Wednesday, June 28, 2006

Issues with Java ArrayList handling streaming data

In my master project called "index processing for complex event detection", I create several data structure to temporarily store and processing streaming data.
I only used data structure implementations provided by JDK 1.4.2 once, but that's where problems occurred. There's a module in my prototype system where a time window is defined and simple events in this window are stored in memory for later processing. The data structure for storing such information is very simple, so I just used ArrayList (It is commented by Java as the fastest list implementation).

During prototype system evaluation, "ArrayIndexOutOfBound" exception frequently appeared in run-time. I checked my code and made sure that everything was OK. According to Java API Specification, ArrayList is supposed to grow automatically. But why is there such an error?
I decreased the generation rate of streaming data, the exception disappeared. After I gradually increased the rate, the exception appeared again, which indicates that there must be something wrong with the automated growth of ArrayList.

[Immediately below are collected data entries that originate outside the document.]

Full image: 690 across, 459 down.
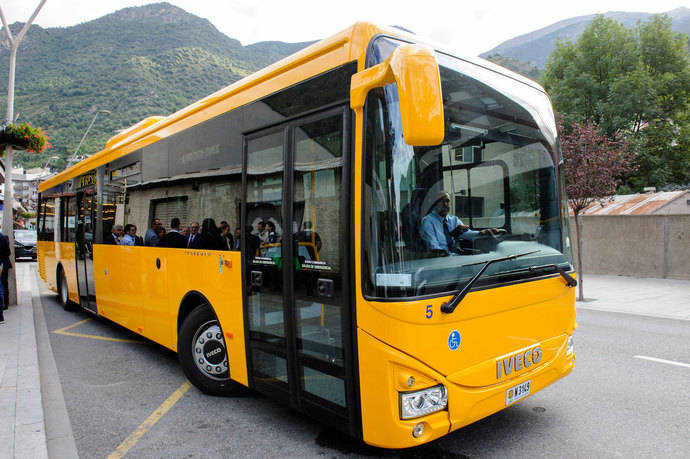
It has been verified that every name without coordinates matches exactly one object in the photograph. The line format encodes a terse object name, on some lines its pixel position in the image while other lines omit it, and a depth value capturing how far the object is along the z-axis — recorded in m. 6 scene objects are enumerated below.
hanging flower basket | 10.75
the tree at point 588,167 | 11.67
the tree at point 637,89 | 27.80
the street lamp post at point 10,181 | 10.79
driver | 3.05
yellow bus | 2.97
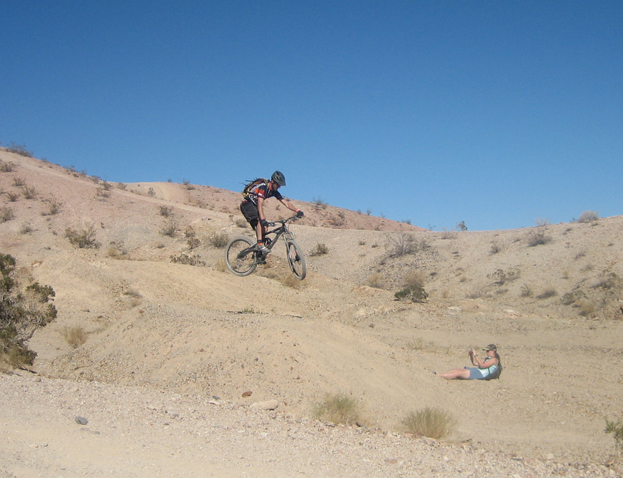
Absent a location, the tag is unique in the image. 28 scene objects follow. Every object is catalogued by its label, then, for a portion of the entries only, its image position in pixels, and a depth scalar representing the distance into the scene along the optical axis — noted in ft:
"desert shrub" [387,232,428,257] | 93.50
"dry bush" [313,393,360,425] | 28.67
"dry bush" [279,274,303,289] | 71.30
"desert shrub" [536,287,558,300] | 68.64
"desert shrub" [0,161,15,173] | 116.57
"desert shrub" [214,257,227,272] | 72.89
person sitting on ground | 40.01
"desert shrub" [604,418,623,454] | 25.44
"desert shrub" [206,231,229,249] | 89.35
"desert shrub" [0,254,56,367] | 36.35
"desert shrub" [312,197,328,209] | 175.01
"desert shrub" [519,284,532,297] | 70.55
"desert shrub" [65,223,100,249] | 83.51
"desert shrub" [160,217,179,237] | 99.24
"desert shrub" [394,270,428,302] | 68.33
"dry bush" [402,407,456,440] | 28.40
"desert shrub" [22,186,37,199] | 105.55
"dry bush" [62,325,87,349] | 43.93
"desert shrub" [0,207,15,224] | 94.52
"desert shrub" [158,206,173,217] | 108.98
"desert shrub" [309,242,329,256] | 99.04
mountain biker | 35.29
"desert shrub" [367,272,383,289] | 83.37
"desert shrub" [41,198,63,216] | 100.32
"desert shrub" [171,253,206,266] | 76.36
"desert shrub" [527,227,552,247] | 84.28
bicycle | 36.37
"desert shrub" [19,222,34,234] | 91.45
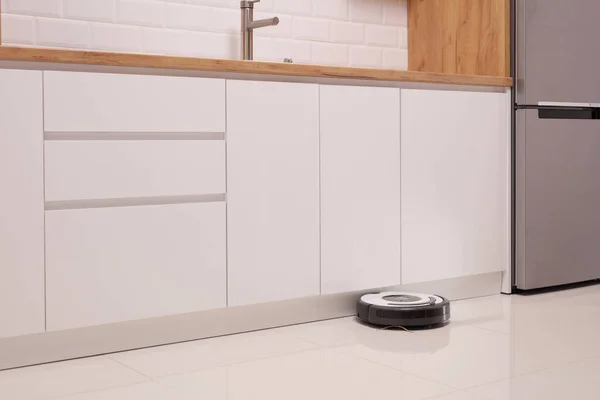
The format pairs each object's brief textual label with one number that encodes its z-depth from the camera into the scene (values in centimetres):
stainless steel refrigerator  341
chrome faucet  329
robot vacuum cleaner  280
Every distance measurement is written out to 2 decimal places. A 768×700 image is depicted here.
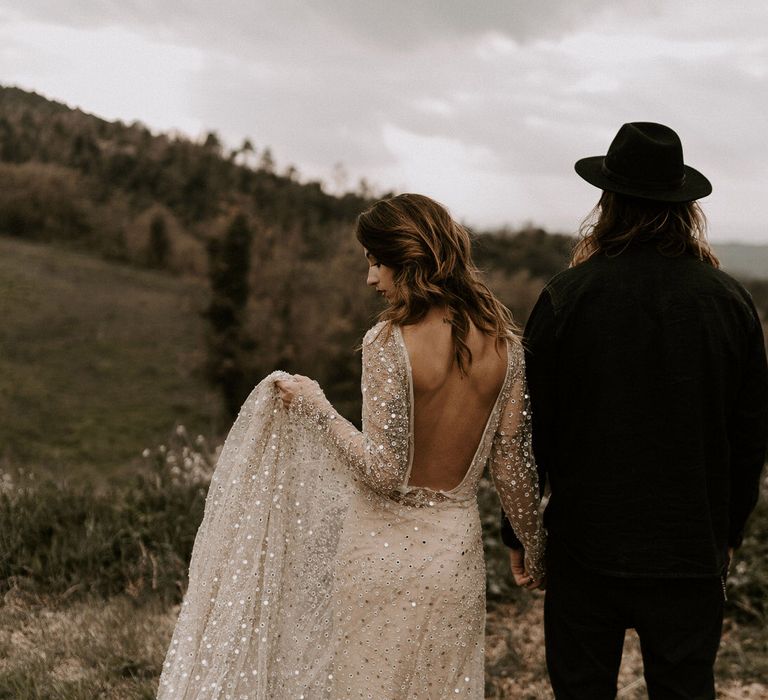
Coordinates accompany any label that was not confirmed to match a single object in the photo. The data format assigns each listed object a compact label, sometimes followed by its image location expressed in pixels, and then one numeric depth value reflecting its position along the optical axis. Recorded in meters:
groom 2.46
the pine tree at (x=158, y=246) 58.88
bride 2.67
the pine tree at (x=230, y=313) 32.50
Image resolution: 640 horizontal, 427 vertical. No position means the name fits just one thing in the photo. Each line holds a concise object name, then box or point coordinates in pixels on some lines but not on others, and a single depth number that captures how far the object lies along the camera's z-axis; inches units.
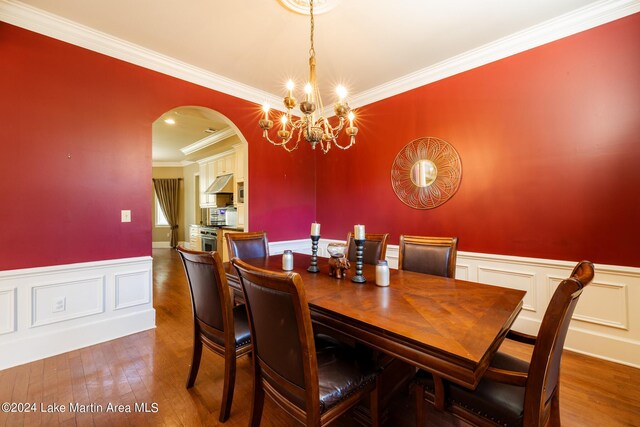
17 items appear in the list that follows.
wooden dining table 34.9
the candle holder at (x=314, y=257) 77.3
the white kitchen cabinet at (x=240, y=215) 174.4
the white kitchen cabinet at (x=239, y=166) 195.9
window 326.6
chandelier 69.6
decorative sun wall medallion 114.1
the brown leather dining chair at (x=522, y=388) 33.5
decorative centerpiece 70.1
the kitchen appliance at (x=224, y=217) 227.0
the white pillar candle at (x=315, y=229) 78.3
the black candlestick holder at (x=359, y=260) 66.7
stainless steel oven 227.8
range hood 224.7
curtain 320.2
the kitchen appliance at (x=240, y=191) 196.9
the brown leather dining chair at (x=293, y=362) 38.7
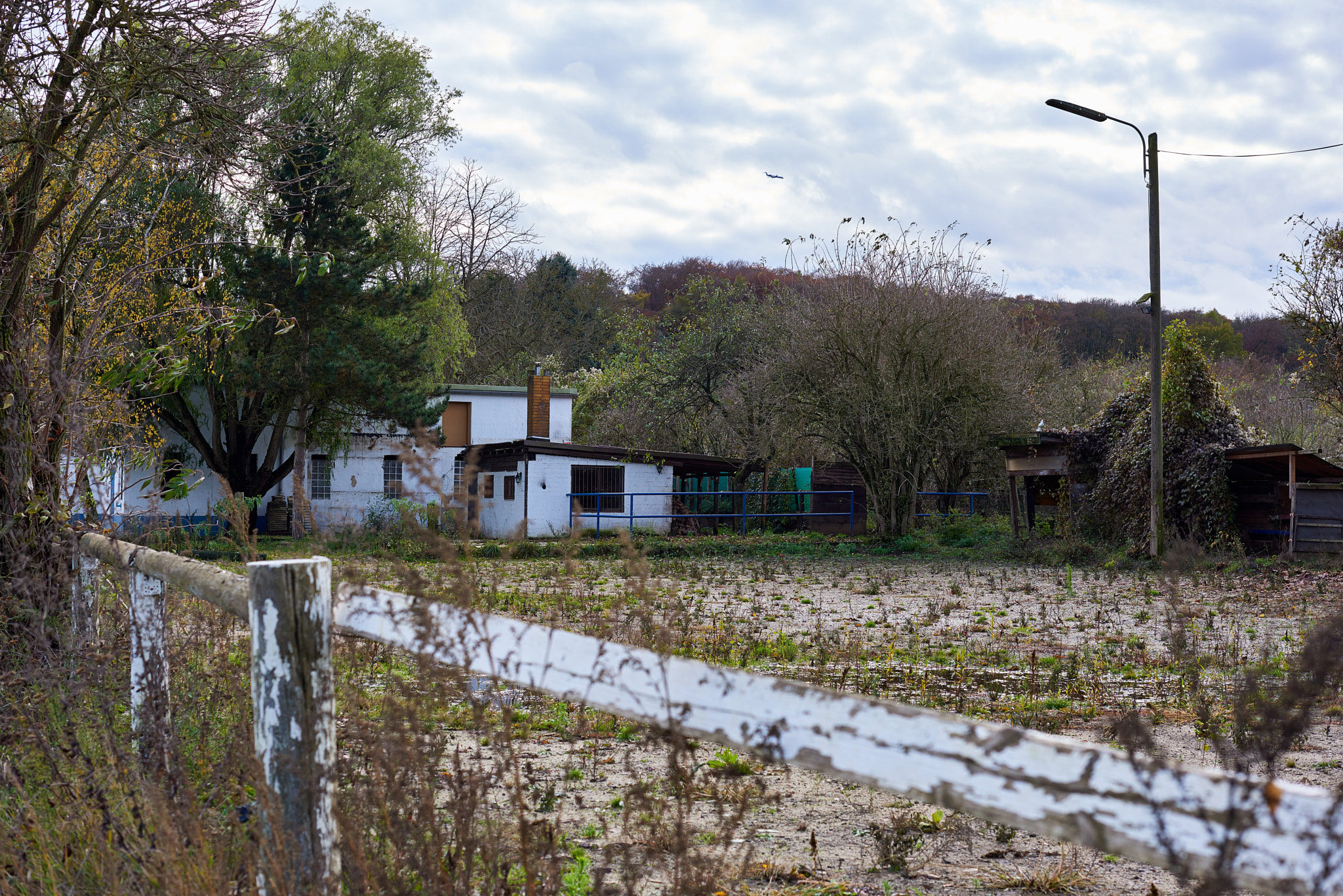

Finally, I found out that the implemenation of ArrayList is not synchronized. But I'm still not sure if it will lead to the aforementioned problem during size growth.
There are 2 solutions to this situation: one is to use ensureCapacity() method to declare the minimal capacity for this ArrayList to avoid automatic resize operations when handling large amount of streaming data. The other is to wrapping the unsafe ArrayList.
For simplicity, I just tried the first alternative by giving a suitable initial capacity. The problem never occurs even when handling a more intensive data stream.

No comments: